→ **Action item**:
Transcribe the line with "forgetting! Try to remember to" and all the lines that follow it in the material below, exactly as they stand.

→ **Records provided**:
↓↓↓

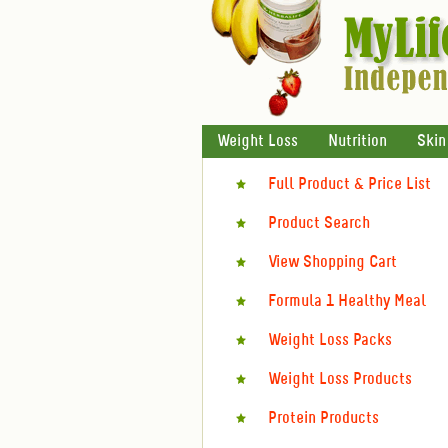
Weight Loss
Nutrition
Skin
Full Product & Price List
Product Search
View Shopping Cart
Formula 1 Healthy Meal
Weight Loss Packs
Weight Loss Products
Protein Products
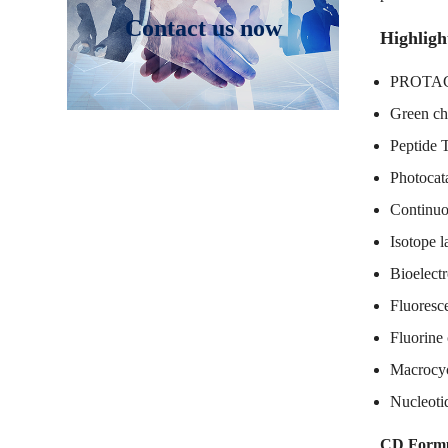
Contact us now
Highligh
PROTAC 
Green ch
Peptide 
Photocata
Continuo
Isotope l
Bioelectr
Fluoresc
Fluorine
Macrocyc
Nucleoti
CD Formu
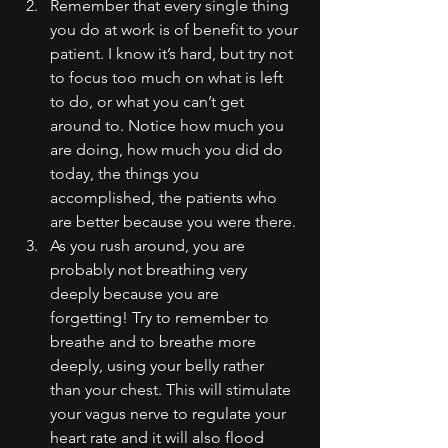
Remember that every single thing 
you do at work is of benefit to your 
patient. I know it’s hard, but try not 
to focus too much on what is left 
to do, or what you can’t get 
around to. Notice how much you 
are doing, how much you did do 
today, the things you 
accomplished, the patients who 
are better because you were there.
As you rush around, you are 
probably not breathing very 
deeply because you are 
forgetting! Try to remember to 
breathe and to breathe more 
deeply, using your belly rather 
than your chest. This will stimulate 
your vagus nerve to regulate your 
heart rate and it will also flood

↑↑↑

→ **Expected answer**:
forgetting! Try to remember to 
breathe and to breathe more 
deeply, using your belly rather 
than your chest. This will stimulate 
your vagus nerve to regulate your 
heart rate and it will also flood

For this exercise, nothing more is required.